SB 1546: A Bill to Stop Breaking the Law

For many years now, the State Land Board has been violating its fiduciary responsibility to fully support the Common School Fund with a maximum rate of return from the Elliott State Forest. Check out these thirty-six words tucked into the sixteenth page of the seventeen-page bill, SB 1546: “The State Land Board votes to decouple the Elliott State Forest from the Common School Fund and authorizes actions necessary to transfer the forest to management described in sections 1 to 22 of this 2022 Act.”

This offers another way to stiff the Common School Fund: give our schools’ asset away. What are those sections 1 to 22? They are a list of rules for how Oregon State University will run Elliott as a research forest while the State Land Board will continue to retain control, ensuring that the land’s economic potential remains underutilized.

One interesting part of this bill is the careful effort it takes to require the new Elliott State Research Forest to be self-funded. Does that mean timber harvests, Oregon’s ultimate renewable resource? Not likely, Section 11 of this bill authorizes the new forest authority to: “Participate in available ecosystem services or forestry carbon programs and markets, or enter into easements.” The word “timber” does appear five times in this bill. Timber harvests are not banned outright; there is just a tangled web of new red tape around logging to keep the more valuable use of this land from ever happening.

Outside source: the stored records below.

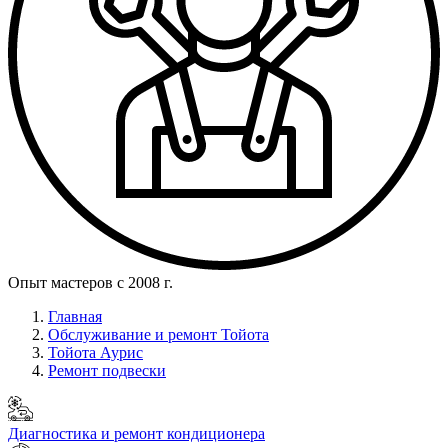
Опыт мастеров с 2008 г.
Главная
Обслуживание и ремонт Тойота
Тойота Аурис
Ремонт подвески
Диагностика и ремонт кондиционера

Passage of SB 1546 would presumably mean the State Land Board will no longer be violating the laws governing the management of the Common School Fund’s assets, but there has always been a better solution: sell the land. Six years ago that almost happened when the state had an offer to purchase the Elliott State Forest for $220.8 million. Had that deal gone through, the money could have been perpetually compounding nicely in the capable hands of the Oregon Investment Council. The then election of a Republican Secretary of State and a moderate Democrat as State Treasurer gave a fleeting pro-humanity majority on the State Land Board. In February 2017, Dennis Richardson and Tobias Read voted to approve while Governor Kate Brown voted against it. Then some powerful forces reminded Read that, if he wants a career in the Beaver State as a Democrat, he needs to prioritize the misanthropic interest of environmentalists over children. Read changed his vote, and the rest is history, the history of a wasted asset.

Eric Shierman lives in Salem and is the author of We were winning when I was there.